-- Begin --
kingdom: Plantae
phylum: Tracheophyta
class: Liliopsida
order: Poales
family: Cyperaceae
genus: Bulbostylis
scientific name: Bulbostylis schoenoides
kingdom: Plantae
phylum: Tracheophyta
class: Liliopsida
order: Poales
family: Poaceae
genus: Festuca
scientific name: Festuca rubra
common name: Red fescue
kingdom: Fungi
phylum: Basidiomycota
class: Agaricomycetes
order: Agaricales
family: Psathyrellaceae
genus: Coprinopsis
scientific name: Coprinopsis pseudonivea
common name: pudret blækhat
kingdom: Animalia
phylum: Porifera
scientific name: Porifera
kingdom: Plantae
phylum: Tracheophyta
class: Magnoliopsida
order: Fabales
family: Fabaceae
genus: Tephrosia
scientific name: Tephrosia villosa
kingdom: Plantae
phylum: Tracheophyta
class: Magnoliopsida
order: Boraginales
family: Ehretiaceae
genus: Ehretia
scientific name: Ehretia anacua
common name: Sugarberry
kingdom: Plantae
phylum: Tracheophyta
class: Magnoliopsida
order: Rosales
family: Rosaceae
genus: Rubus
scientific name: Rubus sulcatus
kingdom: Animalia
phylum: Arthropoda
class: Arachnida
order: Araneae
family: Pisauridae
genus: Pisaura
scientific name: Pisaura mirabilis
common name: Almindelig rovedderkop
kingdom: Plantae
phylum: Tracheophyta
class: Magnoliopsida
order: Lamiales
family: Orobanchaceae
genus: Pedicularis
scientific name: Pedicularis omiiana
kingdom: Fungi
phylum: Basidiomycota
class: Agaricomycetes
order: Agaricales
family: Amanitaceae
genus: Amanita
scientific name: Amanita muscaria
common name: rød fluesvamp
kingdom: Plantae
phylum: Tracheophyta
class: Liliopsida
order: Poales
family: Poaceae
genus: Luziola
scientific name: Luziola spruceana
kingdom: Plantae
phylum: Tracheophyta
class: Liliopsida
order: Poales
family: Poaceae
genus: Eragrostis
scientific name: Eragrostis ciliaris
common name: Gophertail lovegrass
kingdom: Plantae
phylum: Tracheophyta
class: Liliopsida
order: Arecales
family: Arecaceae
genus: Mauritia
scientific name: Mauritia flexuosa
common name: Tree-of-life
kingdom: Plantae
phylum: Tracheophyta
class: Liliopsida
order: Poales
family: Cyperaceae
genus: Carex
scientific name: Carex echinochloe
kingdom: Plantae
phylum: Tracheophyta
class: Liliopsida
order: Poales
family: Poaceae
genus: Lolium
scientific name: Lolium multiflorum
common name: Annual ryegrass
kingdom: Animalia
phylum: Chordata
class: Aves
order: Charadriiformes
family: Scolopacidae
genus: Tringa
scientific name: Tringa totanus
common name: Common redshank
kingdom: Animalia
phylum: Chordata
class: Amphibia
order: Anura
-- End --
Rewrite the lines starting at the one that contains "genus: Tringa" and ending with the last line, swapping "common name" for "vernacular name" and leaving everything else unchanged.

genus: Tringa
scientific name: Tringa totanus
vernacular name: Common redshank
kingdom: Animalia
phylum: Chordata
class: Amphibia
order: Anura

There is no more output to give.